Sovaprevir Not Back... Yet
Although close, the FDA didn’t completely release sovaprevir back into the clinic. The agency removed the clinical hold with stipulations of a maximum of 200 mg once daily of sovaprevir in HCV patients and in single dose trials in healthy volunteers. The FDA kept a partial clinical hold for multiple dose studies that may be conducted in healthy volunteers, requiring prior review and approval of the protocol by the FDA.
The FDA could have probably said that sovaprevir was only having the clinical hold removed to treat left-handed, brown haired HCV patients in Illinois and the market would likely still responded favorably. The fact is that anything promising towards developing a new drug that could potentially one day compete with Gilead’s (GILD) instant blockbuster Sovaldi ($2.3 billion in Q1 sales) is reason enough for a stock price to leap ahead.
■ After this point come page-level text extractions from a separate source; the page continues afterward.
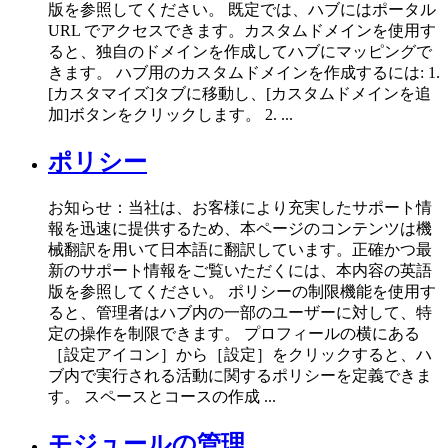
版を参照してください。 既定では、ハブにはポータル
URL でアクセスできます。カスタムドメインを使用す
ると、独自のドメインを作成してハブにマッピングで
きます。 ハブ用のカスタムドメインを作成するには: 1.
[カスタマイズ]タブに移動し、[カスタムドメインを追
加]ボタンをクリックします。 2. ...
ポリシー
お知らせ：当社は、お客様により充実したサポート情
報を迅速に提供するため、本ページのコンテンツは機
械翻訳を用いて日本語に翻訳しています。正確かつ最
新のサポート情報をご覧いただくには、本内容の英語
版を参照してください。 ポリシーの制限機能を使用す
ると、管理者はハブ内の一部のユーザーに対して、特
定の操作を制限できます。 プロフィールの横にある
［設定アイコン］から［設定］をクリックすると、ハ
ブ内で実行される活動に関するポリシーを定義できま
す。 スペースとコースの作成 ...
モジュールの管理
The news Tuesday was also accompanied by the Achillion announcement that dosing of ACH-3422, uridine-analog nucleotide polymerase inhibitor, has begun for seven days in patients with genotype 1b HCV in an ongoing phase 1 trial. Proof of concept results are expected this fall.
Shares of ACHN galloped ahead on Monday as part of the Idenix acquisition news rally and have not slowed on Tuesday, riding ahead more than 62 percent as the day winds toward the closing bell to $6.90 each. Shares are up about 140 percent so far this week as the stock has essentially recovered every bit of lost ground since it got flushed from these levels in October when the FDA maintained the hold on sovaprevir. The FDA taketh and the FDA giveth back, I guess.